Yesterday at the pool I was afraid my hair was going to remain in my swim cap when I pulled it off. I was not sure how I was going to handle it, since I had not prepared in any way for this possiblity. It didn't happen, though my hair feels attached to me by very little, and every time I touch it a bunch comes right out in my hand. Swim caps have a lot of "grab" to them and even when I am not having chemotherapy there is a fair amount of pulling.
I keep on thinking that today, or tomorrow, will be the day my hair is gone. And I keep on keeping it for one more day. Frankly, I am dreading the baldness. Not for its own sake, but for its power to identify my illness to every person I see. Up until now (thanks Daily Astorian) I simply have "health complications."
I also think that being bald will offer me some kind of grotesque milestone. When I'm bald, this will be real, I will clearly be a cancer patient having chemo, and somehow, even though at this moment I am totally in it, at the point of baldness my in-it-ness will be somehow more fully confirmed. Am I making too much of it? Hard to say. I have never been particularly vain about my hair or what I look like, but still I feel pretty challenged by this.
Actually what I think is I just need to get it over with, pass the milestone, and move on. For today, I think I will bring a hat in my swim bag, in case I have to leave my hair in the trash can.
I had coffee with a friend/Knappa neighbor who heard I have breast cancer and reached out ( it turns out she dealt with breast cancer through last winter). She pointed out that I have always hated and complained about my hair and when I get it back it will likely be somehow different. I guess that will be interesting to see... Enough about my stupid, ridiculous hair.
The Bridge Run is tomorrow and I am not running it. I am thinking about dragging Tim to a local 5k
in a couple of weeks, depending on how I feel. I'm glad there seem to be so many local events like this, so I can do last minute deciding, which is the only deciding I do now. The rest of the fam is going to our last Timbers game tonight.
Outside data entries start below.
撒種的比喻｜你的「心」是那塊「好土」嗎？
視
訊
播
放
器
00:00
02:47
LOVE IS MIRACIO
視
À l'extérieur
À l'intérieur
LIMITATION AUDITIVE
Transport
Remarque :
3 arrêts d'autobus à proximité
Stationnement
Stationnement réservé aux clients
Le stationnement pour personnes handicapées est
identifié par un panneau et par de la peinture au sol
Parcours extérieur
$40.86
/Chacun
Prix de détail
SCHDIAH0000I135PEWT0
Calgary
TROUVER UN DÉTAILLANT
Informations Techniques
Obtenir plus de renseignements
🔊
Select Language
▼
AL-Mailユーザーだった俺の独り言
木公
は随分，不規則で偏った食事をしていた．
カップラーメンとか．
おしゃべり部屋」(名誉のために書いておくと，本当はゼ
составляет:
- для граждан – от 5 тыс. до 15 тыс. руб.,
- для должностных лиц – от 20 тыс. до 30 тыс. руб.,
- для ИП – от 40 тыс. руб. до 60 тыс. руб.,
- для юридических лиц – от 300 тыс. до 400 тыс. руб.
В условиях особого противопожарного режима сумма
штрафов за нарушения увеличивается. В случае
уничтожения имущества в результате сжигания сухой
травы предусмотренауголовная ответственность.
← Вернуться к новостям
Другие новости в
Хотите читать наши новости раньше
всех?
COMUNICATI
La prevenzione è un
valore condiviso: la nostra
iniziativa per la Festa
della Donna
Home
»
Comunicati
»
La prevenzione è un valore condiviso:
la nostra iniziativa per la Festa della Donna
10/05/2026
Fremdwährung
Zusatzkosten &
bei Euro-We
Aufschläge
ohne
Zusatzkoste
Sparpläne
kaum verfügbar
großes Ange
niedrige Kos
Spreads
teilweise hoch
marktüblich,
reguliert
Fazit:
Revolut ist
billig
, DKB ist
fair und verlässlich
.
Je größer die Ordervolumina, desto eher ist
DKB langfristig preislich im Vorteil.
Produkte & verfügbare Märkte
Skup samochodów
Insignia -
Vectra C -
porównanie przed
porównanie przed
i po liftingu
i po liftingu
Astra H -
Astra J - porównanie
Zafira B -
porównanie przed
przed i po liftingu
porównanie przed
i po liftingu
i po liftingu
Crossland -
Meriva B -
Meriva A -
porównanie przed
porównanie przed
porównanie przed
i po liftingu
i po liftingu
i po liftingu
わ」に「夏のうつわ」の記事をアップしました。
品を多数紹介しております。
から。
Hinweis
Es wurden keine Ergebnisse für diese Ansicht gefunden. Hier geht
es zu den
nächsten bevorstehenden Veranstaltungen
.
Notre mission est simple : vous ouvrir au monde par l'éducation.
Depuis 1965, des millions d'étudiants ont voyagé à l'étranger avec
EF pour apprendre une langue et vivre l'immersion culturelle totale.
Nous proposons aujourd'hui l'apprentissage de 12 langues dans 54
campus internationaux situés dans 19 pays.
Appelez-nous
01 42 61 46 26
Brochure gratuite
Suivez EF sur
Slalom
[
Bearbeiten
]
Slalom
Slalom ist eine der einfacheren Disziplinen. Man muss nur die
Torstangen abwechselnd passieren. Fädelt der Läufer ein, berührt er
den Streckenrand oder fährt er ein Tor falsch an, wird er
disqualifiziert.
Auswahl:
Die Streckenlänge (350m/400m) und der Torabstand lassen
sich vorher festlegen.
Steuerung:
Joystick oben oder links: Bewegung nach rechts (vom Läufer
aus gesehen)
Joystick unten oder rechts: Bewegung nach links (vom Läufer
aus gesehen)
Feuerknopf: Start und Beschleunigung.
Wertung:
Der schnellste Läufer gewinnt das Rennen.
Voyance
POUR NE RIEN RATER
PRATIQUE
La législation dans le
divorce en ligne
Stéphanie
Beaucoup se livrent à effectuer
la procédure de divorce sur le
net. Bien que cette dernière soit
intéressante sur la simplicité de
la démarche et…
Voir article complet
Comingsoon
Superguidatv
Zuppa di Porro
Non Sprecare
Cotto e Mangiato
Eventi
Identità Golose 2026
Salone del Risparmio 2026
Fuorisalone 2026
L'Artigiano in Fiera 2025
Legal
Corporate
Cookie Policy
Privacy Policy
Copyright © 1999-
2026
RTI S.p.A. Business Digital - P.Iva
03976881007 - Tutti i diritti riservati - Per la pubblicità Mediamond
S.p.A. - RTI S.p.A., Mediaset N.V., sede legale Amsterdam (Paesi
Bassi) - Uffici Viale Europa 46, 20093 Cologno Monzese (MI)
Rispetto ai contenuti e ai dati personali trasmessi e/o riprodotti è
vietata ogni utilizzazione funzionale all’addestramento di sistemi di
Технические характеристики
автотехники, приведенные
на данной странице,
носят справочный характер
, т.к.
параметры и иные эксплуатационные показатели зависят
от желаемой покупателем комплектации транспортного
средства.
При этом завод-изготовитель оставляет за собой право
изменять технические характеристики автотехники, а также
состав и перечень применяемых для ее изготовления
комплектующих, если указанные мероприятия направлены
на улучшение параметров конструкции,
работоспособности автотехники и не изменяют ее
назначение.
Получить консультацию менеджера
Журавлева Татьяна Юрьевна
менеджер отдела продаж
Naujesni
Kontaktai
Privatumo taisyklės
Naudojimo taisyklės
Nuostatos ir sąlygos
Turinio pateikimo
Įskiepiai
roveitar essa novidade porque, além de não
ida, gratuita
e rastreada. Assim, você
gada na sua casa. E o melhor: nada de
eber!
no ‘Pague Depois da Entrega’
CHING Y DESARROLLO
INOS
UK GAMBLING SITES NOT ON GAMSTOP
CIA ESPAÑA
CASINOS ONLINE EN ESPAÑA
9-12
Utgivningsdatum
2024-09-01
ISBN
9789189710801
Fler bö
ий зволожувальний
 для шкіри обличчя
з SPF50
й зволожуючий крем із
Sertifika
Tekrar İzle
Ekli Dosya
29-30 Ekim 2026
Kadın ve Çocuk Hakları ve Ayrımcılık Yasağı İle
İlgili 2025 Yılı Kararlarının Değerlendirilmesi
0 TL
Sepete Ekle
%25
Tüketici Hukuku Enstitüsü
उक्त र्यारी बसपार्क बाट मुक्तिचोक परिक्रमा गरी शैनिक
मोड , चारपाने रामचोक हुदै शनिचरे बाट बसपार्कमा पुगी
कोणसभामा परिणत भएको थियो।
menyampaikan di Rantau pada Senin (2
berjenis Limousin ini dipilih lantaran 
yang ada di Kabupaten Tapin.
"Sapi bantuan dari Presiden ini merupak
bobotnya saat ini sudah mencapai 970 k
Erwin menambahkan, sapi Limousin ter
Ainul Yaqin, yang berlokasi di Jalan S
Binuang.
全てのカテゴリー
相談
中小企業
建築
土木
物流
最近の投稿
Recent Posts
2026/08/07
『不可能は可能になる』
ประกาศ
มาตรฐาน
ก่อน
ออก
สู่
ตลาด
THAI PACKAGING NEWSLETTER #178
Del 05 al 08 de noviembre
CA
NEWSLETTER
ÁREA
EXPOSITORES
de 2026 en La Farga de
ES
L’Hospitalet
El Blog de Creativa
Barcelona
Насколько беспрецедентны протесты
Matias will take my ticket. I don't think there is any last minute scenario whereby I am attracted to standing for two or three hours and in line for general admission beforehand, at night after my witching hour of done-ness which seems to happen about four in the afternoon. My plan is to take the long list of movies I have been wanting to see and see what I can get at the video store. Very exciting, I know.
Wednesday, and another treatment, cannot come soon enough. This weekend will go by slowly.